According to a detailed analysis carried out by X-user @unexployed_ of Castle Capital, these bots, beyond their normally expected functionality, use a technique of ‘sniping’ to gain control of valuable profile shares.
In the case of DappRadar’s recent registration on FT, Unexployed revealed that share prices started at an unusually high point of 0.26 ETH. This was not caused by a registered account, but apparently by a sniper address interacting directly with the smart contracts, demonstrating the influence of these bots on the market.
By digging deeper into basescan.org, Unexployed was able to trace the chronological order of buyers and sellers. Within the first four blocks, there were already 65 shares on the market. And DappRadar wasn’t the only one. Other entities, such as Moonshilla and Rektdiomedes, also faced a similar situation where snipers gained immediate control over their FT offering.
The primary sniper, identified as 0x081…951, made more than 20,000 trades to acquire the shares. The first 46 transactions failed with the error message ‘Failed with error ‘Insufficient payment’ and were reversed according to Basescan.
a CryptoSlate Analysis of the transactions showed that the account attempted to purchase the shares before the account owner had purchased the first share (an FT requirement.) The transaction log shows Fail with the error: ‘Only the shares’; subject can buy the first share”
Such spam behavior was already visible during the first week of FT. According to Bert Miller of Flashbots, chain spamming and mempool leaks are key factors leading to this phenomenon.
The sniper’s massive control over the supply allowed them to make a profit of 1.84 ETH by selling their shares. However, the bot’s actions led to a significant reduction in supply, and another sniper suffered a loss of 0.5 ETH, illustrating the competitive nature of these bots.
In the wake of these revelations, there are concerns about the platform’s fairness for individual users and high-quality profiles. Unexployed suggests that FT should consider solutions such as allowing creators to buy more of their shares upon registration to mitigate the effects of these bots.
FT revival of user activity.
It’s clear that despite the drastic drop in initial hype and challenges with ‘sniper bots’, the platform is making significant progress. Revenue rose to $5.6 million on September 9, marking a 30-day high for the blockchain-based social network.
The sales spike was driven by consistent usage growth over the past two weeks, which is an encouraging sign in light of the substantial decline in initial excitement that followed the launch.
The platform’s number of daily active users reached 9,000, with 2,000 new signups on September 9. The same day witnessed a trading volume of $12.3 million, positioning it as the third highest trading day since its inception.

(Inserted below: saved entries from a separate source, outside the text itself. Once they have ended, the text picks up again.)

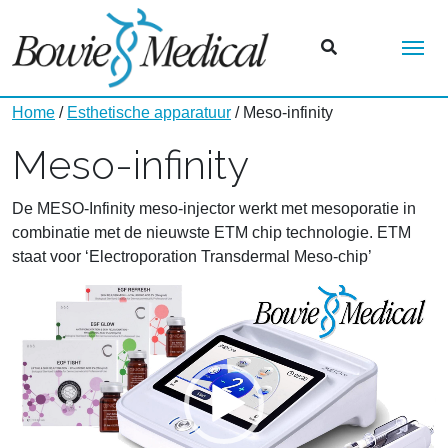
Me
Home
/
Esthetische apparatuur
/ Meso-infinity
Meso-infinity
De MESO-Infinity meso-injector werkt met mesoporatie in
combinatie met de nieuwste ETM chip technologie. ETM
staat voor ‘Electroporation Transdermal Meso-chip’
Videospeler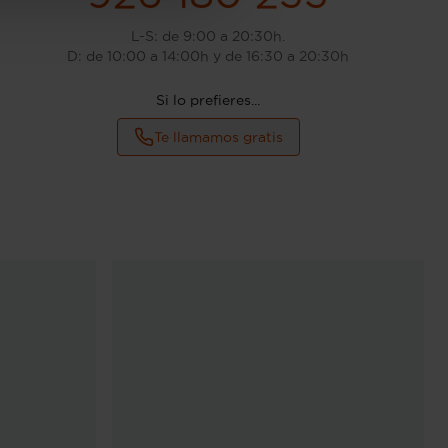
L-S: de 9:00 a 20:30h.
D: de 10:00 a 14:00h y de 16:30 a 20:30h
Si lo prefieres...
Te llamamos gratis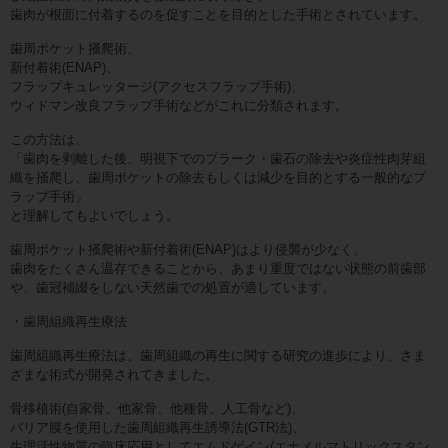
歯肉が根面に付着するのを促すことを目的とした手術とされています。
歯周ポケット掻爬術、
新付着術(ENAP)、
フラップキュレッタージ(アクセスフラップ手術)、
ウィドマン改良フラップ手術などがこれに分類されます。
この方法は、
「歯肉を剥離した後、明視下でのプラーク・歯石の除去や炎症性肉芽組
織を掻爬し、歯周ポケットの除去もしくは減少を目的とする一般的なプ
ラップ手術」
と理解してもよいでしょう。
歯周ポケット掻爬術や新付着術(ENAP)はより侵襲が少なく、
歯肉をたくさん温存できることから、あまり重度ではない状態の前歯部
や、歯冠補綴をしない天然歯での処置が適しています。
・歯周組織再生療法
歯周組織再生療法は、歯周組織の再生に関する研究の進歩により、さま
ざまな術式が開発されてきました。
骨移植術(自家骨、他家骨、他種骨、人工骨など)、
バリア膜を使用した歯周組織再生誘導法(GTR法)、
生理活性物質の臨床応用としてエムドゲイン(エナメルマトリックスタン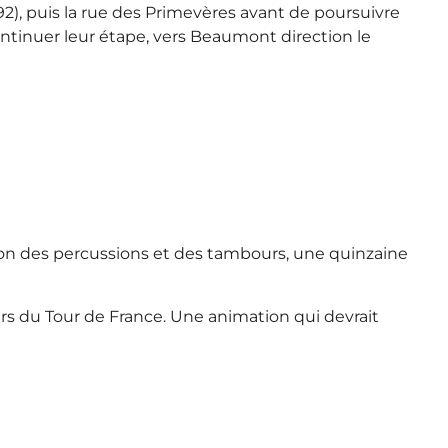
992), puis la rue des Primevères avant de poursuivre
continuer leur étape, vers Beaumont direction le
n des percussions et des tambours, une quinzaine
s du Tour de France. Une animation qui devrait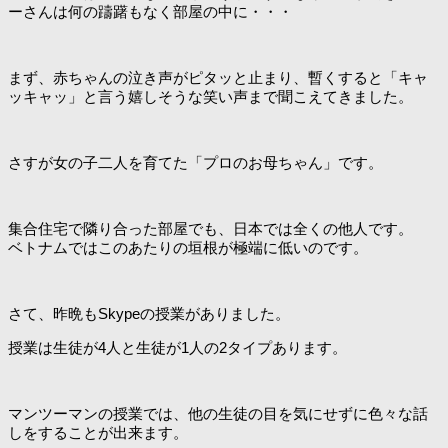
ーさんは何の躊躇もなく部屋の中に・・・
まず、赤ちゃんの泣き声がピタッと止まり、暫くすると「キャ
ッキャッ」と言う嬉しそうな笑い声まで聞こえてきました。
さすが女の子二人を育てた「プロのお母ちゃん」です。
集合住宅で隣り合った部屋でも、日本では全くの他人です。
ベトナムではこのあたりの垣根が極端に低いのです。
さて、昨晩もSkypeの授業がありました。
授業は生徒が4人と生徒が1人の2タイプあります。
マンツーマンの授業では、他の生徒の目を気にせずに色々な話
しをすることが出来ます。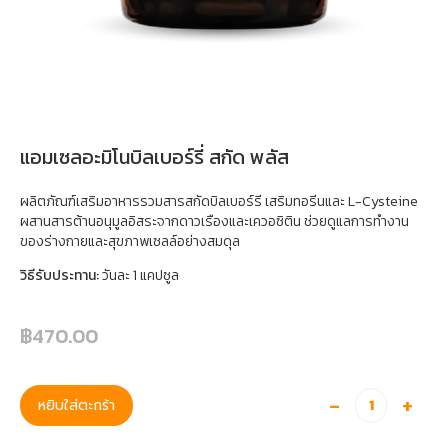
แอมเซลอะมิโนบิลเบอร์รี่ สกัด พลัส
ผลิตภัณฑ์เสริมอาหารรวมสารสกัดบิลเบอร์รี เสริมทอรีนและ L-Cysteine
ผสานสารต้านอนุมูลอิสระจากดาวเรืองและเควอซิติน ช่วยดูแลการทำงาน
ของร่างกายและสุขภาพเซลล์อย่างสมดุล
วิธีรับประทาน:
วันละ 1 แคปซูล
฿
470.00
-
+
หยิบใส่ตะกร้า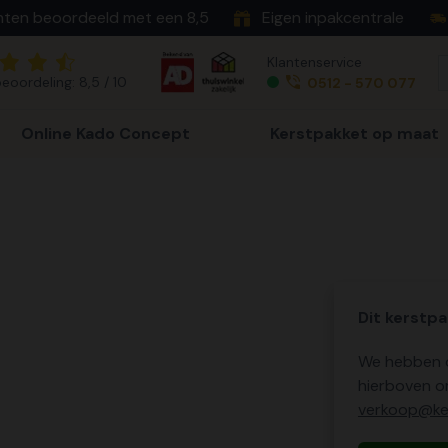
nten beoordeeld met een 8,5
Eigen inpakcentrale
Klantenservice
eoordeling: 8,5 / 10
0512 - 570 077
Online Kado Concept
Kerstpakket op maat
Dit kerstpa
We hebben o
hierboven o
verkoop@ker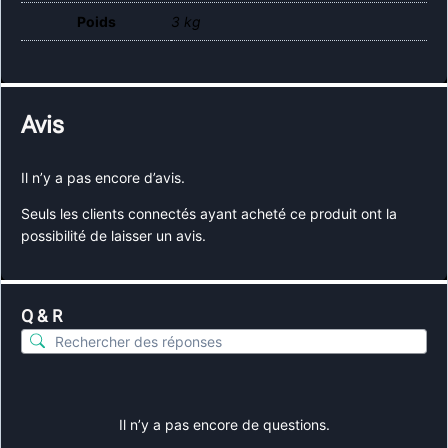
Poids
3 kg
Avis
Il n’y a pas encore d’avis.
Seuls les clients connectés ayant acheté ce produit ont la
possibilité de laisser un avis.
Q & R
Il n’y a pas encore de questions.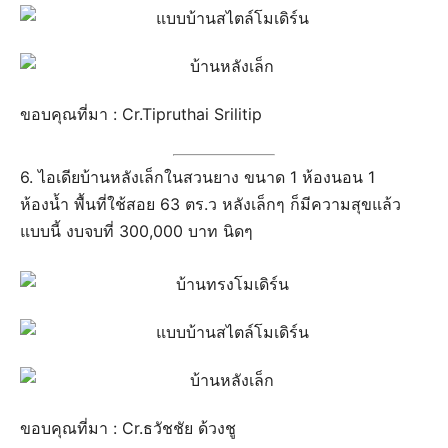
ขอบคุณที่มา : Cr.Tipruthai Srilitip
6. ไอเดียบ้านหลังเล็กในสวนยาง ขนาด 1 ห้องนอน 1
ห้องน้ำ พื้นที่ใช้สอย 63 ตร.ว หลังเล็กๆ ก็มีความสุขแล้ว
แบบนี้ งบจบที่ 300,000 บาท นิดๆ
ขอบคุณที่มา : Cr.‎ธวัชชัย ด้วงชู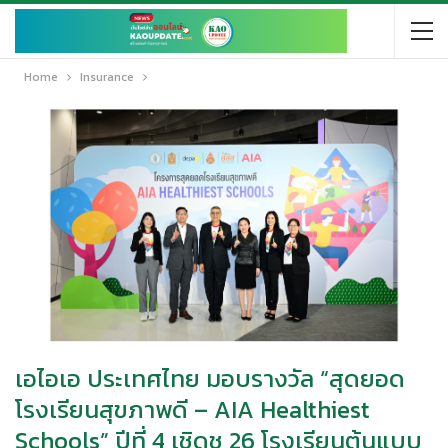
Home
Insurance
เอไอเอ ประเทศไทย มอบรางวัล “สุดยอด
โรงเรียนสุขภาพดี – AIA Healthiest
Schools” ปีที่ 4 เชิดชู 26 โรงเรียนต้นแบบ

Additionally, FT collected fees worth $1.23 million, making it one of the highest fee days for any dApp in the crypto market.
However, the rise of ‘sniper bots’ has led to significant shifts in stock prices, the impact of which has not yet been identified.
It’s worth noting that FT’s beta version made quite a splash when it debuted on Coinbase’s layer-2 Base on August 11. Within ten days, the platform’s fees skyrocketed – surpassing Uniswap and the Bitcoin network. Despite this short-lived success, FT clearly shows resilience and adaptability in the face of challenges.
As the phenomenon of the increasing number of bots on FT unfolds, it remains to be seen how it will respond to the bot activity.